Amy Austin | August 30, 2006
Thanks, y'all...

I'm pretty sure I remember you mentioning that around the time of my grandfather's funeral, Scott -- and I really couldn't relate to it then, but now I think I understand. Since funerals are more for the living than for the deceased, though, my guilt is more about them (my friend's family) than about my friend -- and I know that it won't be held against me, either way (at least, I don't think so!)... so I will be fine.

But I can also certainly understand my bf's concerns about it overlapping her vacation plans and her not wanting to return the night before (for the viewing).
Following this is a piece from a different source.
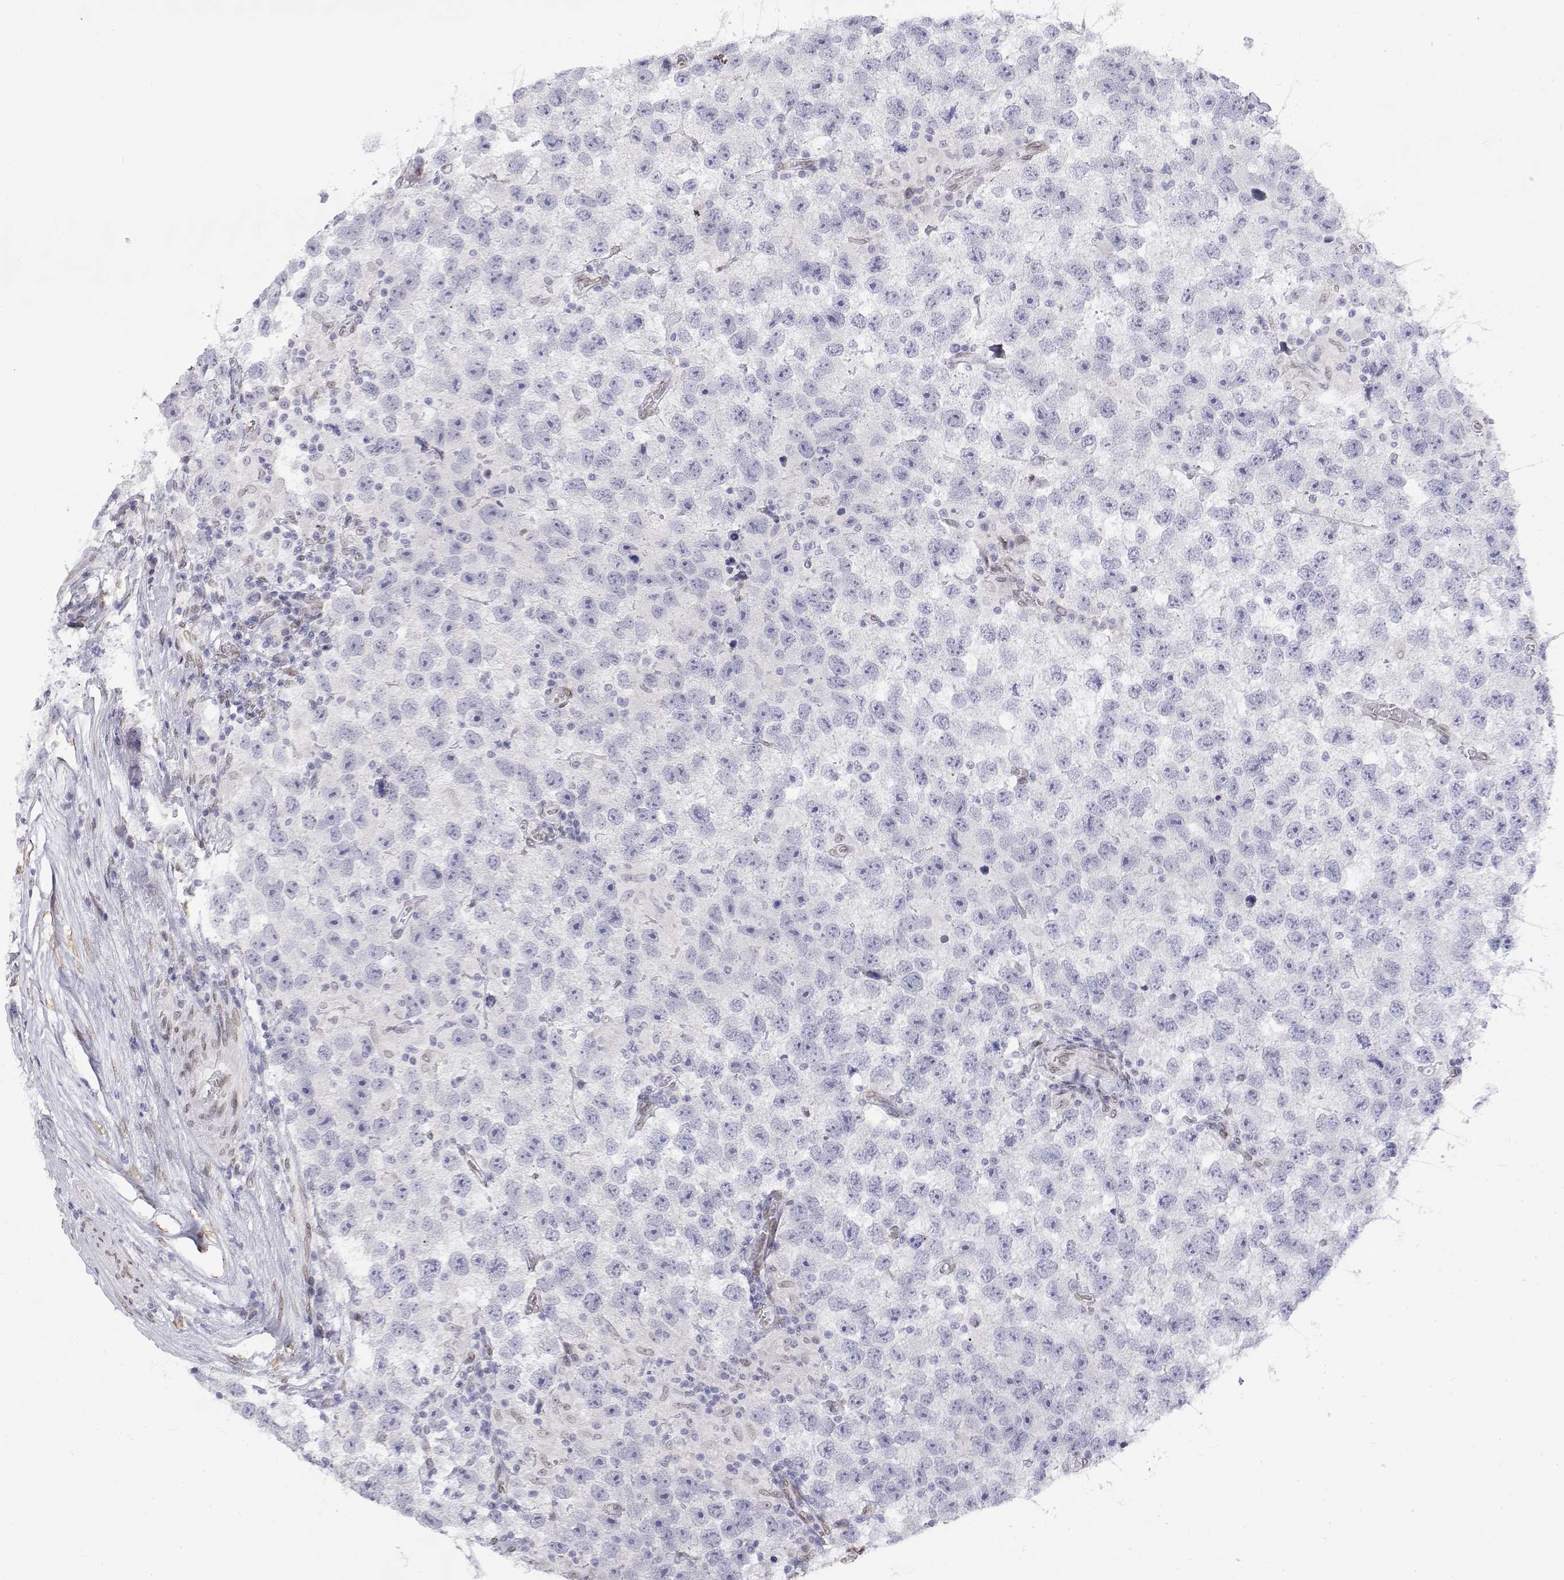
{"staining": {"intensity": "negative", "quantity": "none", "location": "none"}, "tissue": "testis cancer", "cell_type": "Tumor cells", "image_type": "cancer", "snomed": [{"axis": "morphology", "description": "Seminoma, NOS"}, {"axis": "topography", "description": "Testis"}], "caption": "Testis cancer was stained to show a protein in brown. There is no significant staining in tumor cells.", "gene": "ZNF532", "patient": {"sex": "male", "age": 26}}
She was already pretty accepting of the inevitable and didn't need the ritual of a viewing for psychological closure, the way I expect some of her other family members might have... and the concern in that case is naturally for perception/"appearances". *I* know that it wouldn't mean that she loved her brother any less for her not to be at the viewing, but I also know her other family members. (Who wants to see a sad painted shell, anyway??? I ask that, knowing full well that doing so at my grandfather's funeral somehow *did* make me feel better... grief is a very personal process, and it's a shame for it to be turned into a measuring stick of love by which to judge fellow survivors -- but I know that it happens...)

So, which is it for you, Scott -- guilt for the living, or guilt for the deceased? If it's the former, then it's likely that it can be resolved just by talking about it with those in question. If it's the latter, then that's something that only you can give yourself permission to let go of, because it calls a lot into question: your belief/non-belief in what comes after life, knowing in good faith what your relationship to that person was and that he/she knows it, too, etc.

Whichever the case, I hope that *you're* at peace about it now or someday soon -- and thank you lots for your kind words and empathy.

Scott Hardie | August 30, 2006
Thank you too. This is quite a thought-provoking subject.

In my case, it's a form of guilt for the deceased. I come from a tiny clan that upholds few traditions, so it troubles me greatly that I failed to honor our departed members on one of the only proper occasions I would ever get. It's about having sunk below my own minimal standards for self-conduct and being genuinely disgusted with myself for it. But, hey, if you'll pardon the expression, life does go on.